*WHAT YOU WILL DO*. Between the line containing "left shoulder: (79, 195)" and the line containing "right eye: (400, 190)" lies a run of lines; give that run again exactly, with both of those lines, and nothing else from the entries below.

*EXTRACTED DATA*.
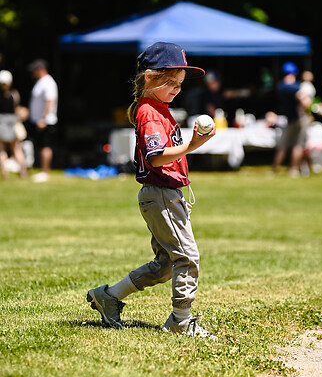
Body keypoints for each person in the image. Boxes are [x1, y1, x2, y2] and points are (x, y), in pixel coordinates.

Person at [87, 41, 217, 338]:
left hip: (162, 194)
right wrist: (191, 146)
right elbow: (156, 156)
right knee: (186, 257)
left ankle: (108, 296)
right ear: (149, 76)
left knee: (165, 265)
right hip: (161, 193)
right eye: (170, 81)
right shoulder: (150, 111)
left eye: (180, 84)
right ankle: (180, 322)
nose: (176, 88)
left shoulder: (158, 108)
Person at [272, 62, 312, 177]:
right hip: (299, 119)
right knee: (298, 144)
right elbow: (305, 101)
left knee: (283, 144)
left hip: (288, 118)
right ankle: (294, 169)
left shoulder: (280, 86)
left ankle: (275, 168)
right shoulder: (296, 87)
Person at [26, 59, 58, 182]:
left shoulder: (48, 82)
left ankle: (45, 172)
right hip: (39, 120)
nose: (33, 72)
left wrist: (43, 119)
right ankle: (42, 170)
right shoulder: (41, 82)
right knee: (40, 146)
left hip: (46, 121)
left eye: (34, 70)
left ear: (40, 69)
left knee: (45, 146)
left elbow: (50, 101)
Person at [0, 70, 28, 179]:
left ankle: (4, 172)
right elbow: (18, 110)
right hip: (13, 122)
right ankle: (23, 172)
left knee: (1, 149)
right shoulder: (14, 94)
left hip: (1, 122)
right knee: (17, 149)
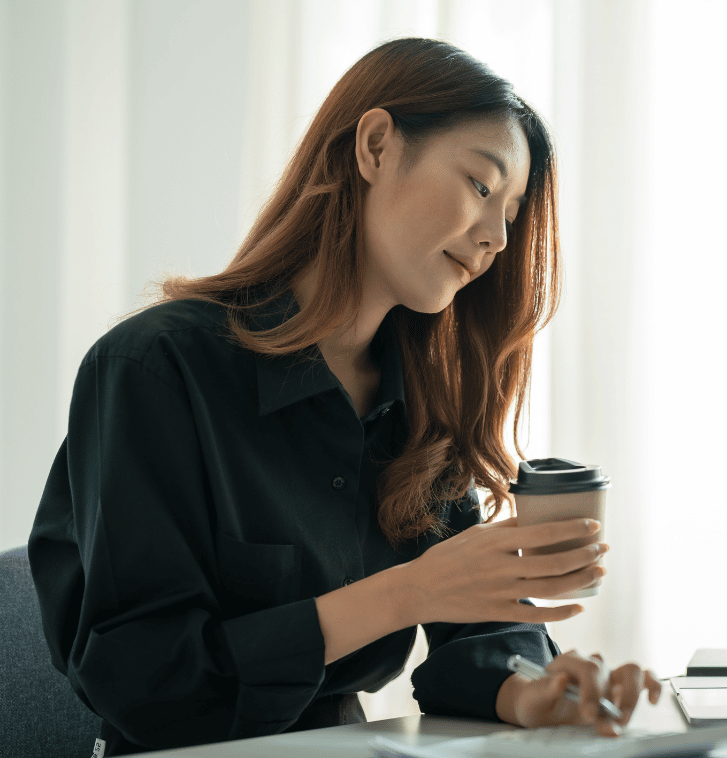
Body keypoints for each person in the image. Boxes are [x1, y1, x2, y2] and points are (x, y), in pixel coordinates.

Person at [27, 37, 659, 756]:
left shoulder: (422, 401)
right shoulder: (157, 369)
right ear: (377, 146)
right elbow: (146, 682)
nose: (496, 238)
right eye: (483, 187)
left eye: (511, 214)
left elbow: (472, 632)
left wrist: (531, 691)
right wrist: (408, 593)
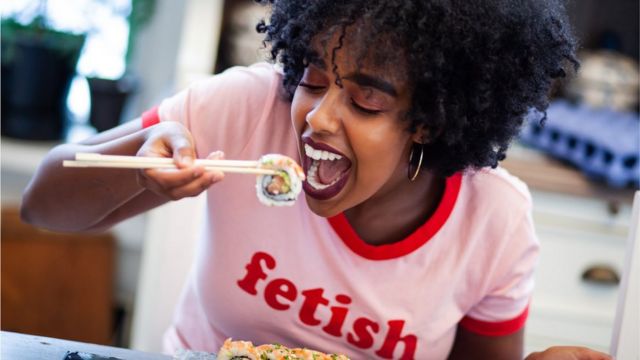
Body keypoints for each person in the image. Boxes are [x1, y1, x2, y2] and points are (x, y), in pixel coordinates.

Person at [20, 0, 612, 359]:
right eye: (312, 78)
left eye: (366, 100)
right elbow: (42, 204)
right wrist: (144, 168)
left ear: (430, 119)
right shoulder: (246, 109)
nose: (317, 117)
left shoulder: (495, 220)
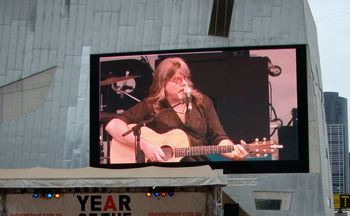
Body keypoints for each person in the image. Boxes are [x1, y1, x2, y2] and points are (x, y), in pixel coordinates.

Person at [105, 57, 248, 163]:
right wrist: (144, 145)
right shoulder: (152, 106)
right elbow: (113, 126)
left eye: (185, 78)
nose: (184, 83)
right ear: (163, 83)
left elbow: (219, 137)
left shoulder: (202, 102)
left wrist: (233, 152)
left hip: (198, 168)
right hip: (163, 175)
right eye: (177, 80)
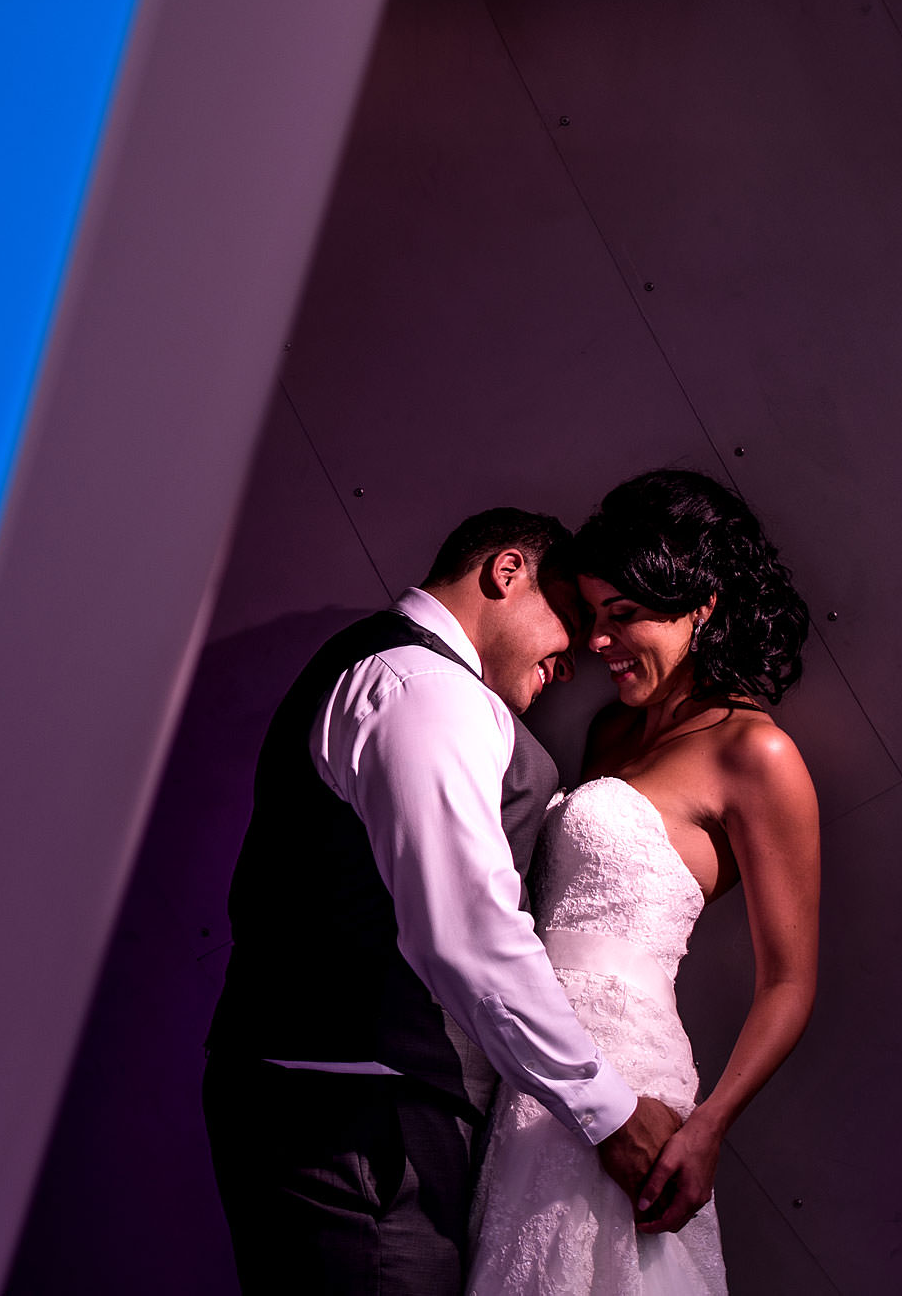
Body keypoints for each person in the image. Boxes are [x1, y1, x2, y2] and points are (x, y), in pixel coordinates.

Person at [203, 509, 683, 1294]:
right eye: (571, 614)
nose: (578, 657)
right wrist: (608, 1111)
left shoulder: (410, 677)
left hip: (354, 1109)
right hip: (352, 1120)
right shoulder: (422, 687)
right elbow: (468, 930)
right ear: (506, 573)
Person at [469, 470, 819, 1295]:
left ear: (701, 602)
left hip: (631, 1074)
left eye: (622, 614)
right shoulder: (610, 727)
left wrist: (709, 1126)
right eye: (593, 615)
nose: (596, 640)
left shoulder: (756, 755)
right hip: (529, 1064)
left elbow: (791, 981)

--

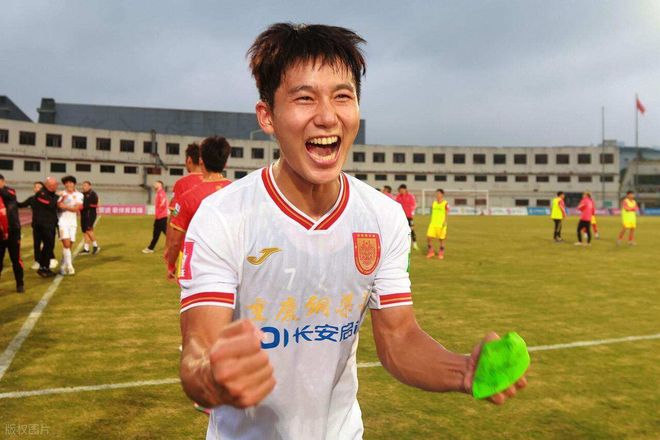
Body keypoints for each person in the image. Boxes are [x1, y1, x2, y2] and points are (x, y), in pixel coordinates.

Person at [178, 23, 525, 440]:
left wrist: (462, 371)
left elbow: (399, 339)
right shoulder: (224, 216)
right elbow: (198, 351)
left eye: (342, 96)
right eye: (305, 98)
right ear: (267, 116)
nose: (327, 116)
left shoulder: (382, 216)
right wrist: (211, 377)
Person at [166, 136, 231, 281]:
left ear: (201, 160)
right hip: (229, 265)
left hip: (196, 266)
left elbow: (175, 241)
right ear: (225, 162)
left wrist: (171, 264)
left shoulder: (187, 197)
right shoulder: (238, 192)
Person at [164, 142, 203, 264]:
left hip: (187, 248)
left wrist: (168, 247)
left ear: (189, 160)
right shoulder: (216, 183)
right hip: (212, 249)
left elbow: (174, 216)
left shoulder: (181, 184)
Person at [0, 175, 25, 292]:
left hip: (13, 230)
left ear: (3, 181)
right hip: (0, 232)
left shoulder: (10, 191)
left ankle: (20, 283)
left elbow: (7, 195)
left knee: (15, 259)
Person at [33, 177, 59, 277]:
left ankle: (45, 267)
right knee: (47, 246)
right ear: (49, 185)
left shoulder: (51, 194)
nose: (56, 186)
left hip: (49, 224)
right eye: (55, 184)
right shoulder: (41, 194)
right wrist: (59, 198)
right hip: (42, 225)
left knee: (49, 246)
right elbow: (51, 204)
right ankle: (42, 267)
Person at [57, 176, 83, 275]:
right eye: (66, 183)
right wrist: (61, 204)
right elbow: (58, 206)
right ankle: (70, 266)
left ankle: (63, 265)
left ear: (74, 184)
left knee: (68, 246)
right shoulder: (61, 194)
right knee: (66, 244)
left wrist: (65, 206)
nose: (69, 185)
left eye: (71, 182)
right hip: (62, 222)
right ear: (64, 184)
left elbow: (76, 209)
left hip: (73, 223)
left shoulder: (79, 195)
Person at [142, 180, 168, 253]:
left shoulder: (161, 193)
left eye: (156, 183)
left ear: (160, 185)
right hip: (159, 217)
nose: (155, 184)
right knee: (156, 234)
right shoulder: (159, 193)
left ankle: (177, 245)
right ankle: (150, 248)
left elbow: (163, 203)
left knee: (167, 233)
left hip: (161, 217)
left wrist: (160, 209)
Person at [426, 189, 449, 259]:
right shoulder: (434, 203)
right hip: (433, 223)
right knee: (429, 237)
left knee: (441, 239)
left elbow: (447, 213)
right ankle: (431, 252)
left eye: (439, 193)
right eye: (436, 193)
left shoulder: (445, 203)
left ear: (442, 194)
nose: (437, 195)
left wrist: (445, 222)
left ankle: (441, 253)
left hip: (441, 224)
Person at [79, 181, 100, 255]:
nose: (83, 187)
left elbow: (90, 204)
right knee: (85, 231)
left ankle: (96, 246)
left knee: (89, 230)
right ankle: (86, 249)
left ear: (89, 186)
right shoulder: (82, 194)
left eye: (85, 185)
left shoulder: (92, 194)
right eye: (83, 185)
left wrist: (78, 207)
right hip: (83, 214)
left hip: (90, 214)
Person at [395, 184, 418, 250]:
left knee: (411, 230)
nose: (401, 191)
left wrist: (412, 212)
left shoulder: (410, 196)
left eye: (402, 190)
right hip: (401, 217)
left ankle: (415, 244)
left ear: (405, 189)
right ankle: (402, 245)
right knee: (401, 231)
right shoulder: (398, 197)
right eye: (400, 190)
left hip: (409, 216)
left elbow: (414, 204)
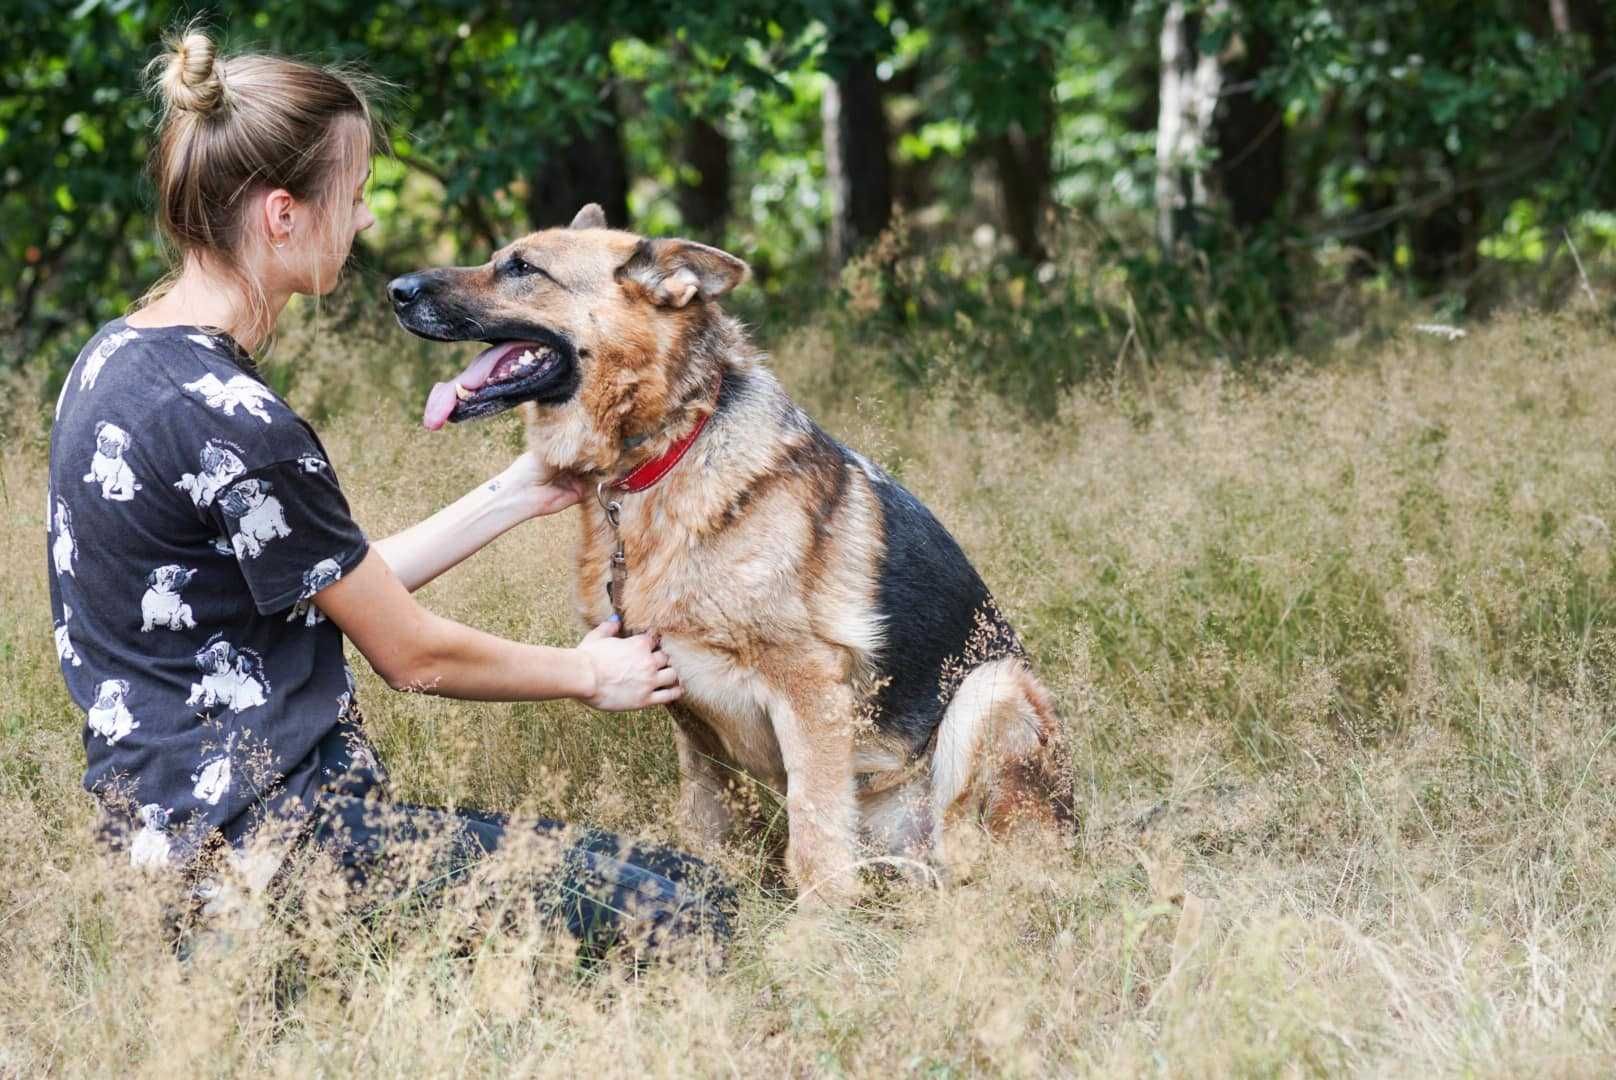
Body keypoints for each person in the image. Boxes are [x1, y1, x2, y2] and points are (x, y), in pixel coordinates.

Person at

* * *

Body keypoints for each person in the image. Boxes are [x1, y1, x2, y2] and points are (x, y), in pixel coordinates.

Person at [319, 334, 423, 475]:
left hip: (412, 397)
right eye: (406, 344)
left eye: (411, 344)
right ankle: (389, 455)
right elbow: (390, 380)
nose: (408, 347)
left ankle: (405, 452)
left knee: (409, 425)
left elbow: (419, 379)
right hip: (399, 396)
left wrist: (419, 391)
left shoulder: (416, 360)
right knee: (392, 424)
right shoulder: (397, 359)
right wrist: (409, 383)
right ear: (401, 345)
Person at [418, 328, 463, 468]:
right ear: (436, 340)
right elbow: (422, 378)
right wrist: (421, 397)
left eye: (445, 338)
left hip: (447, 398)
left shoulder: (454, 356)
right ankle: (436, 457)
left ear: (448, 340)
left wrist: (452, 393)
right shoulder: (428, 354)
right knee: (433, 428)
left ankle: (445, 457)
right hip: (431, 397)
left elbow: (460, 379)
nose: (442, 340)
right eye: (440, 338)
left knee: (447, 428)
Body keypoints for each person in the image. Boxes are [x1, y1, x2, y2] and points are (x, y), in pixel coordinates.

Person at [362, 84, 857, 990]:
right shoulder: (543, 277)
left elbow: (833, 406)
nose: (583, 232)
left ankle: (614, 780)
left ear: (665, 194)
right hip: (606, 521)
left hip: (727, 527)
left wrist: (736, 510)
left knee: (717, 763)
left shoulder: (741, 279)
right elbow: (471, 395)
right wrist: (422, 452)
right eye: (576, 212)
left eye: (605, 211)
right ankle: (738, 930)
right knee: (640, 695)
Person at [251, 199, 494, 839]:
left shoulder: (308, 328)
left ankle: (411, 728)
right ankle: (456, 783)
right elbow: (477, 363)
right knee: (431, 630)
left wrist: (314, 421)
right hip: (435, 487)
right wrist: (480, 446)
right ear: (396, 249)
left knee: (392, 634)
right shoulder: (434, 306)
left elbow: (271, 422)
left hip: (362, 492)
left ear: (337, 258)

*SOLUTION FOR THIS EXERCISE*.
left shoulder: (79, 195)
Person at [142, 180, 168, 253]:
left shoulder: (161, 193)
left eye: (156, 183)
left ear: (160, 185)
right hip: (159, 217)
nose: (155, 184)
right knee: (156, 234)
right shoulder: (159, 193)
left ankle: (177, 245)
right ankle: (150, 248)
left elbow: (163, 203)
left knee: (167, 233)
left hip: (161, 217)
left wrist: (160, 209)
Person at [426, 189, 449, 259]:
right shoulder: (434, 203)
right hip: (433, 223)
right knee: (429, 237)
left knee: (441, 239)
left elbow: (447, 213)
right ankle: (431, 252)
left eye: (439, 193)
right eye: (436, 193)
left shoulder: (445, 203)
left ear: (442, 194)
nose: (437, 195)
left wrist: (445, 222)
left ankle: (441, 253)
left hip: (441, 224)
Person at [79, 181, 100, 255]:
nose: (83, 187)
left elbow: (90, 204)
right knee: (85, 231)
left ankle: (96, 246)
left knee: (89, 230)
right ankle: (86, 249)
left ear: (89, 186)
right shoulder: (82, 194)
left eye: (85, 185)
left shoulder: (92, 194)
right eye: (83, 185)
left wrist: (78, 207)
right hip: (83, 214)
left hip: (90, 214)
Person at [395, 184, 418, 250]:
left knee: (411, 230)
nose: (401, 191)
left wrist: (412, 212)
left shoulder: (410, 196)
left eye: (402, 190)
right hip: (401, 217)
left ankle: (415, 244)
left ear: (405, 189)
right ankle: (402, 245)
right knee: (401, 231)
right shoulder: (398, 197)
right eye: (400, 190)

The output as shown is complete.